The advent of industrialization created this “era of convenience” that we live in and as we know, this modernization will be unsuccessful without the invention of the most frequently used metal in the industry today — the steel.
It is everywhere; from the bridges that connect places to others, the electrical lines that serve as means to deliver electricity in our households, the machines and tools we use daily. It has a huge impact in our lives today and as far as functionality is measured, it is the most practical, versatile, and useful.
Basically, steel is an alloy of carbon and iron but the differences in component percentage and the numerous alloying elements to be added in the process determine its properties depending on the intended usage. And as a matter of fact, CARBON STEEL and STAINLESS STEEL are two of the broadest categories of steel if chemical composition is to be considered.
And since determining the accurate type of steel to be used tantamount to the project’s success, it is delineated below the number of differences between the two aforementioned steels and their uses and effects with regards to metallurgy.
Carbon steel has an immense hardness and strength. The context of durability endows carbon steel an edge and preference over the other types since it is commonly used to withstand pressure and damage.
Its distinctive quality of being shock-resistant is something that most of the people within the construction industry look for, making carbon steel a popular choice in construction, piping, and manufacturing of tools.

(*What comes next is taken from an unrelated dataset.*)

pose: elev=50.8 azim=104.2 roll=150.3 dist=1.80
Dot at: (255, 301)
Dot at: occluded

Also, carbon steel is a widely-produced, affordable material due to carbon’s relatively inexpensive cost in comparison to other alloys and elements, marking its advantage of being cost-effective because these steels are cheaper to make.
But it also poses certain disadvantages because carbon steel is easy to corrode and susceptible to rusting if exposed to moisture for quite a long time. Carbon increases brittleness that can be both efficacious and might as well a curse in building infrastructures.

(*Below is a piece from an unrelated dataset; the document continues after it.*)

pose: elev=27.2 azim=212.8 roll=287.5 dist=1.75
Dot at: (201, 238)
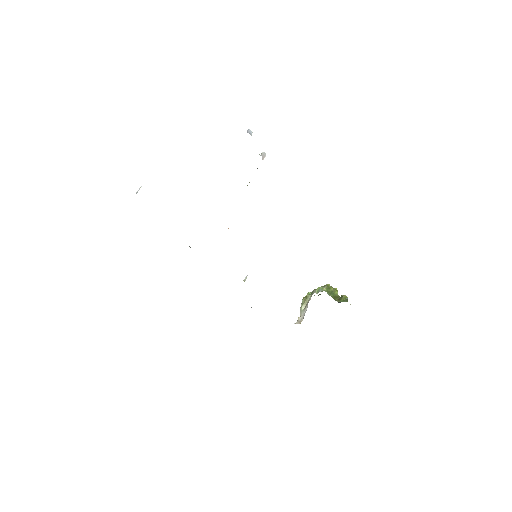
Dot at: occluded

Whereas if the context of familiarity enters, stainless steel will kill the game. One of its main alloying material is chromium that explains its unique luster so it is a principal choice for individuals who consider the brightness and flicker of their products having an utmost importance.
It also holds an ideal strength among steels but unlike carbon steels, it is corrosion-resistant. Stainless steel has also a low-maintenance feature that is perfect for finishing up an exterior facade or even interior make-up without the worry of overflowing cleaning and maintenance costs.
And because of its ability to withstand corrosion due to added chromium, the practice of maximizing stainless steels is also rampant in energy and medical-related industries since most of the substances and chemicals used in these environments are highly-corrosive.
In appearance, stainless steel is polished to be shinier to flaunt an attractive and aesthetic appeal that can be utilized in creating equipment or products with cosmetic and superficial significance.
But these steels are usually more expensive because of the supplementary alloys added to create stainless steels that signifies an increased production cost.
Since steel is being used in a variety of applications since time immemorial, the diversity of steels available in the market now provides space for the number of utilizations of steel across different industries. In response, every individual should take responsibility in knowing and determining the proper usage and limitations of each type to be able to secure the project’s success and effectiveness.
Concurrently, factors such as strength, subsistence, maintenance, cost and other metallic properties should be carefully considered to attain a successful approach in using a specific type of steel.